Saat masuk grup, suami mulai memperkenalkan dirinya dan saya, sambil memberitahukan kondisi medis Hasna serta memohon bimbingan dari ortu-ortu hebat yang sudah lebih berpengalaman dalam membesarkan ADS. MasyaAllah, tak akan pernah terlupa bagaimana hangatnya sambutan dari mama-mama hebat yang sangat menguatkan kami. Ya, kami dikuatkan, diberikan semangat, diberi keoptimisan bahwa inshaAllah kami bisa membesarkan Hasna. Kami dipercaya Allah untuk merawat Hasna. Kami merasa tidak sendiri lagi. Meski saat itu kami masih bersedih, tapi semangat dari ortu-ortu hebat ini dengan izin Allah mampu meringankan hati kami.


Dari sinilah perjalanan Hasna dengan Potads dimulai. Hampir setiap hari, grup ramai dengan sharing dari seputar kesehatan fisik dan tumbuh kembang dari ADS. Bersafari dari poli ke poli rumah sakit rasanya sudah menjadi cerita klasik untuk para ortu ADS karena ekstra kromosom yang dimiliki oleh ADS berdampak pada kelainan di beberapa organ, terutama yang berhubungan dengan jantung dan tiroid. Melalui grup ini, kami berdua secara tidak langsung teredukasi bagaimana merawat Hasna, bagaimana mengintervensi dan menstimulasinya, bagaimana makannya, bagaimana kalau sakit A, sakit B, sakit C dan lain-lain.


Hal lain yang juga kami syukuri setelah bergabung dengan komunitas Potads adalah kami bisa mengikuti event-event dengan menghadirkan para narasumber yang sudah berpengalaman menangani anak-anak down syndrome sehingga kami sebagai orangtua mengetahui bagaimama cara menstimulasi anak-anak ini, bagaimana mengendalikan perilakunya, bagaimana mengasah sensorinya, bagaimana mengatur pola makannya, bagaimana pola asuhnya dan lain sebagainya. Sungguh, mempelajari individu ADS memang sedikit berbeda dengan anak tipikal pada umumnya, sehingga adanya event-event ini menjadi ajang untuk bertanya sebanyak mungkin kepada para narasumber ini agar tumbuh kembang individu ADS bisa optimal.


Setahun sudah kami dititipi Hasna dan setahun pula kami sudah bergabung di komunitas Potads. Banyak point of view kami yang berubah, terutama tentang definisi kecerdasan. Jika dahulu kecerdasan intelektual menjadi satu-satunya kecerdasan yang diagungkan, kini kami belajar bahwa kecerdasan intelektual hanya menjadi salah satu kecerdasan yang Allah karuniakan dari sekian banyak kecerdasan yang dilekatkan pada manusia. Barangkali ADS memang tidak memiliki tingkat intelektualitas yang tinggi seperti anak tipikal pada umumnya, tapi mereka dititipi kecerdasan lain yang mampu untuk diasah agar mereka menjadi manusia yang berarti. Potads memfasilitasi ADS untuk berkembang dengan berbagai talenta yang dimilikinya; memberikan ruang-ruang kreasi serta koneksi dengan berbagai institusi dan stakeholder agar ADS bisa memiliki kesempatan yang sama untuk belajar, berkarya dan bekerja sesuai dengan potensinya. 

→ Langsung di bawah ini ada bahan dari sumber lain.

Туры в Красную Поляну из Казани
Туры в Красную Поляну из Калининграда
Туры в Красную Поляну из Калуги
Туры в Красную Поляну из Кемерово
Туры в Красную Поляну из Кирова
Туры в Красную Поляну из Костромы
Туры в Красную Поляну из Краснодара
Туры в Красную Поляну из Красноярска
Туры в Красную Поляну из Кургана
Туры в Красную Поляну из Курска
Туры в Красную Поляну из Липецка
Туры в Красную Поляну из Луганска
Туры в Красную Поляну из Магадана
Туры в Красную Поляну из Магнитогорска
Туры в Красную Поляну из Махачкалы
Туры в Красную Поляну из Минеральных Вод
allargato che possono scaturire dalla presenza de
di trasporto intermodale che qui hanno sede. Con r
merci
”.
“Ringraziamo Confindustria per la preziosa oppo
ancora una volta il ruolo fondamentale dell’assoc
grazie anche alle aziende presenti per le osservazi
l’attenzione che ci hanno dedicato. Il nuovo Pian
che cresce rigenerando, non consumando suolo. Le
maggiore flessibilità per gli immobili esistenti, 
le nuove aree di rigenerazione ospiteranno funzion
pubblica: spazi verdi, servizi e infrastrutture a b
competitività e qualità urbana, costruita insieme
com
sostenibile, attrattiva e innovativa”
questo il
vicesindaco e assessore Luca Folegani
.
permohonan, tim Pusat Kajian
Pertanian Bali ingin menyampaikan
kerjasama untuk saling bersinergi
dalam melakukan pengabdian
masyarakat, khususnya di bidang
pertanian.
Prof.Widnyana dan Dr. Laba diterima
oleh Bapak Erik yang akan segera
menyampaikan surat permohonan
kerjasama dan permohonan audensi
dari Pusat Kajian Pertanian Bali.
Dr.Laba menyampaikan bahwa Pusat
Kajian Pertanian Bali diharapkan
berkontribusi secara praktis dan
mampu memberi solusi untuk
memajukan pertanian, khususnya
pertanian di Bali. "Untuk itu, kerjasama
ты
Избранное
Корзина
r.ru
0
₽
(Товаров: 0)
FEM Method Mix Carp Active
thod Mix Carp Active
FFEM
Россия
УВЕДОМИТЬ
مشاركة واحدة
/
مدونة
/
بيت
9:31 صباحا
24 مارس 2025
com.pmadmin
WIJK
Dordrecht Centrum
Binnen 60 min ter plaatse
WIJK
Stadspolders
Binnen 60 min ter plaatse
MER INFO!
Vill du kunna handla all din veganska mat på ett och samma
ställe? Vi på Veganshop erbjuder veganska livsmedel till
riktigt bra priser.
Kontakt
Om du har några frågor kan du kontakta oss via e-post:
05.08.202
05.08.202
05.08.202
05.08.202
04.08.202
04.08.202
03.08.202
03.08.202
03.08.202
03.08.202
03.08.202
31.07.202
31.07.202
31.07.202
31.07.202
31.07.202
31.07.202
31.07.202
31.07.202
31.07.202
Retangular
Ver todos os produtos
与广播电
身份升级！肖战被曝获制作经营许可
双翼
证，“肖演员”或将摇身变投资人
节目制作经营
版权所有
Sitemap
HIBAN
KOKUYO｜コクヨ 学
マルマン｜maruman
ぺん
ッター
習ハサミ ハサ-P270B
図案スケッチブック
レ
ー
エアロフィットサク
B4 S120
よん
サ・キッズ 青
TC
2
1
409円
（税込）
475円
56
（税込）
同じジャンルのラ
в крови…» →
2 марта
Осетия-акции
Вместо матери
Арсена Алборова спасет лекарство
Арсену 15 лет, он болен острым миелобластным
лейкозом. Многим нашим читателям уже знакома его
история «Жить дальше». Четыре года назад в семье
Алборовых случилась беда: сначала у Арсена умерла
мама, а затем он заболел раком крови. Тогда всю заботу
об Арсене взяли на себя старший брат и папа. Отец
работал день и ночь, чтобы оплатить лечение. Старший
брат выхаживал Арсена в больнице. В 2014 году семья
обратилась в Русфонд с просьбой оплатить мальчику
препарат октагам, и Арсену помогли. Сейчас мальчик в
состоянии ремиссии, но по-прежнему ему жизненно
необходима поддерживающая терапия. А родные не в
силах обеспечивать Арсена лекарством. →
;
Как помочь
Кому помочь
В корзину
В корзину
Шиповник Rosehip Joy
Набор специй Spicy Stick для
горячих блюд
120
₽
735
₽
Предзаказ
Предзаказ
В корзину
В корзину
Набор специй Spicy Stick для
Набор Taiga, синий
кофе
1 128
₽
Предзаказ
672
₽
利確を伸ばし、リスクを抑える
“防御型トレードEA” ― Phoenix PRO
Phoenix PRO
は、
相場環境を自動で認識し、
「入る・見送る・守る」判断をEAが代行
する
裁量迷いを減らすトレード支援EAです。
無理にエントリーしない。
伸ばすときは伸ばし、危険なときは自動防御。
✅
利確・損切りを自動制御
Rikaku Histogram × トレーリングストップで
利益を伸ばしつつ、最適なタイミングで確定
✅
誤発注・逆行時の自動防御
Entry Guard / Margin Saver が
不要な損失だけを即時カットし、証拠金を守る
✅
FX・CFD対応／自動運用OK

Terimakasih Potads telah hadir membersamai kami, para orangtua dari anak-anak down syndrome yg ingin sekali melihat versi terbaik dari diri mereka. Terimakasih karena sudah hadir untuk selalu menguatkan dan menyemangati agar tidak menyerah dalam membesarkan anak-anak spesial ini.